Но кто сказал, что после этого автоматически наступит демократия?
В общем, понятно, какие корни имеет такая уверенность. Теперешняя система чётко «заточена» под одного человека; соответственно, возникает впечатление, что как только этот человек так или иначе исчезнет – система рухнет сама собой.
Однако сталинская система была ориентирована на одного человека ещё в большей степени. (В частности, сплошь по стране реальная власть была перенесена на партийные органы, причём с непререкаемостью первого лица в этих самых органах, вследствие того, что Сталин добился положения непререкаемого первого лица именно в партии – правительство, в отличие от Ленина, он поначалу не возглавлял.) Не случайно, по многочисленным воспоминаниям, после смерти Сталина многие люди были в ужасе: «Как же мы будем без него жить?!». Тем не менее, та же система, в модифицированных формах, просуществовала ещё три с половиной десятилетия.

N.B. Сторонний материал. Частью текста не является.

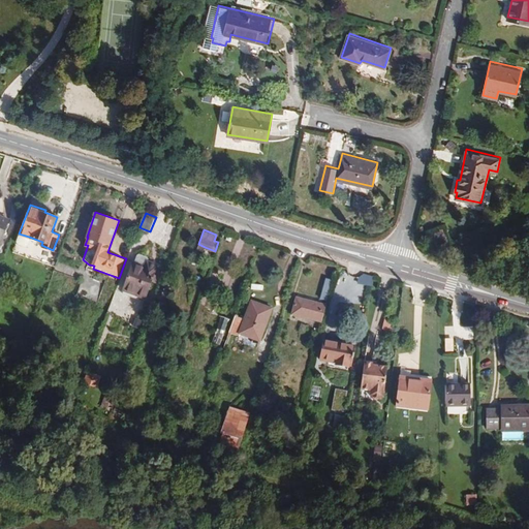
[(27,243),(29,237),(19,234),(17,240),(18,242),(24,245),(27,243)]
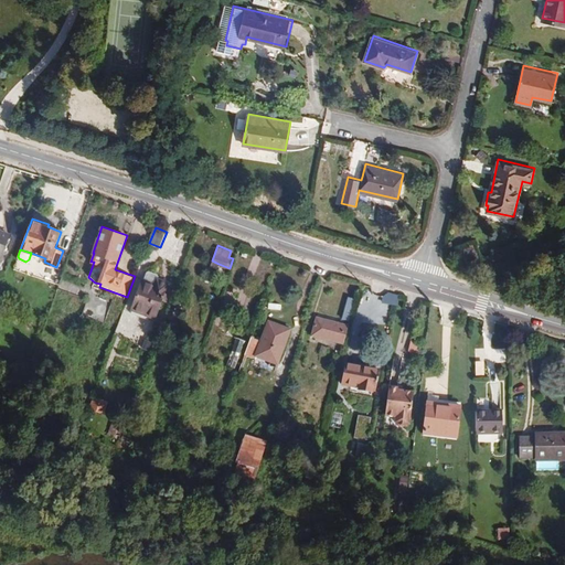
[(167,281),(167,280),(157,277),(158,275),(157,272),(149,269),(146,270),(144,278),(142,278),(131,310),(155,318),(164,290),(167,281)]
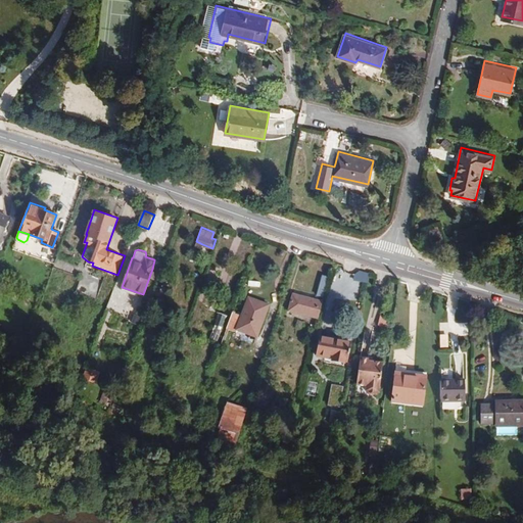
[(324,295),(329,275),(322,273),(317,293),(324,295)]
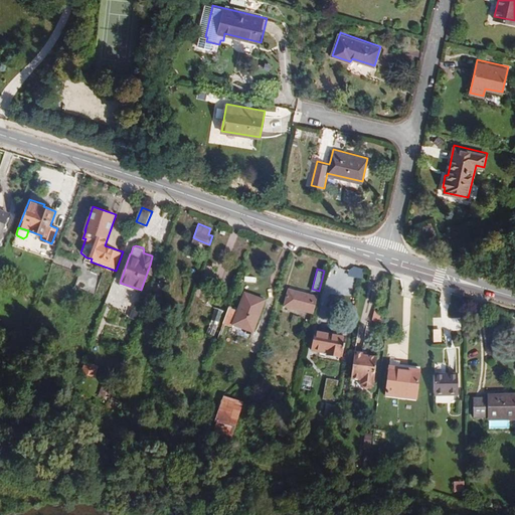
[(313,313),(318,295),(289,287),(284,305),(313,313)]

Модификации же не в последнюю очередь были связаны с тем, что номенклатура, которая вовсе не собиралась отдавать власть и привилегии, хотела избавиться от «дамоклова меча», который при Сталине висел над каждым.
Исследователи отмечают, что и горбачёвская перестройка была обусловлена – как одним из факторов, во всяком случае – желанием номенклатуры легализовать и приумножить свои капиталы, получить возможность приобретать и передавать по наследству собственность, учить детей в лучших университетах и отдыхать на престижных мировых курортах.

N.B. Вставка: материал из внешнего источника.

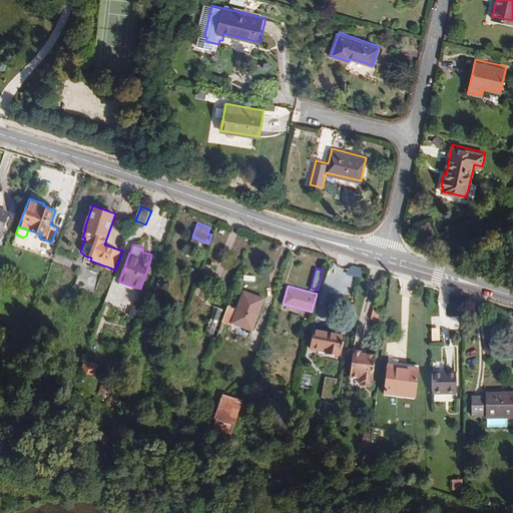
[(228,304),(222,321),(231,325),(232,323),(252,330),(264,298),(243,291),(236,308),(231,306),(228,304)]
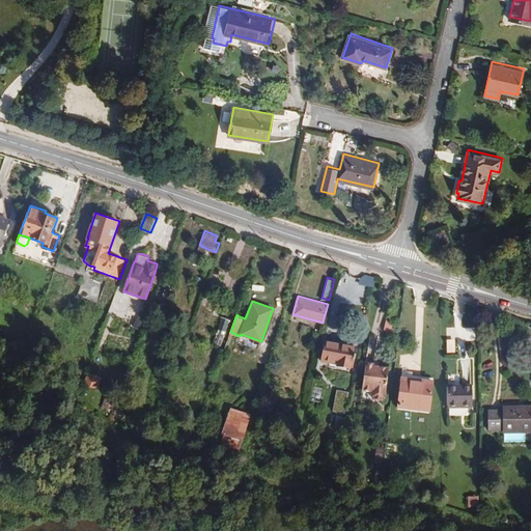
[(205,308),(199,325),(216,332),(213,341),(221,344),(230,319),(221,316),(222,314),(205,308)]
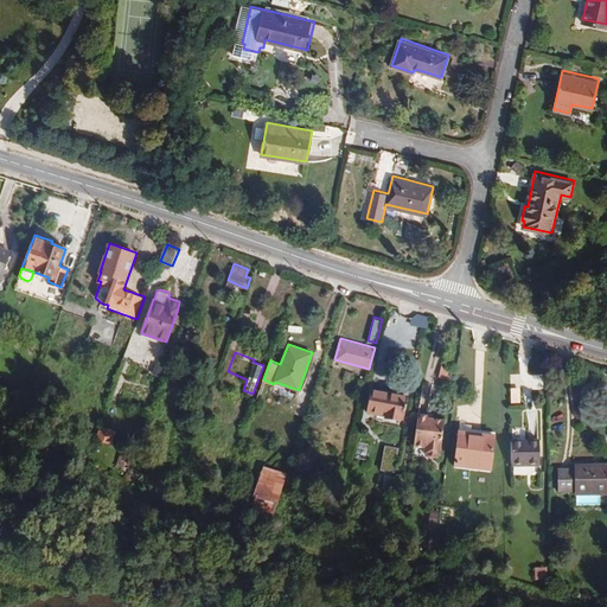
[(512,388),(512,402),(523,402),(522,388),(512,388)]
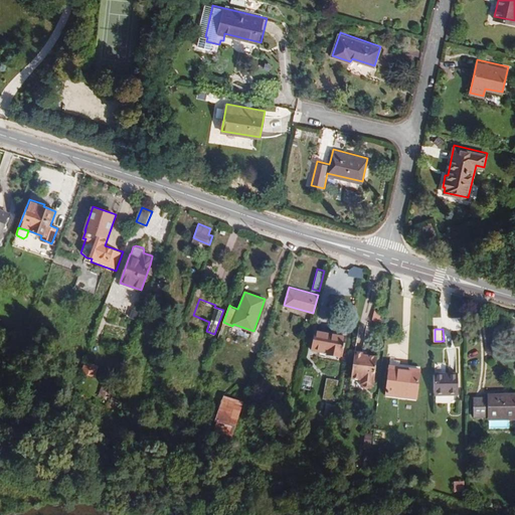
[(316,330),(312,349),(342,354),(346,336),(316,330)]
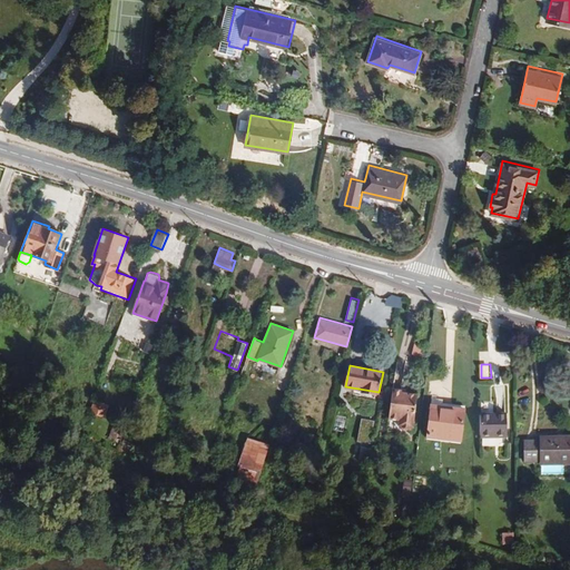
[(402,389),(393,387),(390,418),(399,419),(399,424),(401,428),(411,428),(414,426),(418,393),(402,392),(402,389)]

В Беларуси правящий номенклатурный класс – или клан – также сформировался. Сомневаюсь, чтобы эти люди горели желанием делиться властью, получить в стране полнокровную конкуренцию как в экономическом, так и в политическом плане. В то же время, думается, они тоже были бы рады избавиться от «дамоклова меча», который при белорусском «батьке», конечно, несопоставим со сталинским по размерам и размахам, но всё же весьма неприятен.
Таким образом, после ухода Лукашенко наиболее вероятным мне представляется некий вариант постсталинского синдрома. С «горбачёвским» налётом. То есть, авторитаризм «с человеческим лицом». При этом чиновник номер один будет, скорее, не диктатором, а представителем правящего клана.
При таком варианте станет, конечно, посвободней, чем при явной личной диктатуре: фасад подретушируют непременно. Но это всё равно бесконечно далеко от подлинной демократии.
Так что же, выходит, мой прогноз ещё более пессимистичен, чем у светлой памяти Петра Вайля? Отнюдь нет! Более того, я сам от всей души надеюсь, что он ошибочен. И, главное, я исхожу из тех раскладов, которые наличествуют на сегодняшний день. Завтра они могут и поменяться. Правда, едва ли это произойдёт само собой. Оно конечно, Беларусь – всё-таки европейская страна, и хочется верить, что именно эти тенденции рано или поздно возьмут верх. Но не будем забывать, что политика – это, в конце концов, обычный род занятий. Она делается людьми. В то, что нынешняя плеяда оппозиционных лидеров способна прийти к власти, верится слабо. Впечатление такое, что эта цель на самом деле никем из них и не ставится (даже если декларируется). Надежда, опять же, на то, что всё меняется. В данном контексте, касаемо политических лидеров – если не «изменяются» (на это надежды мало), то «сменяются».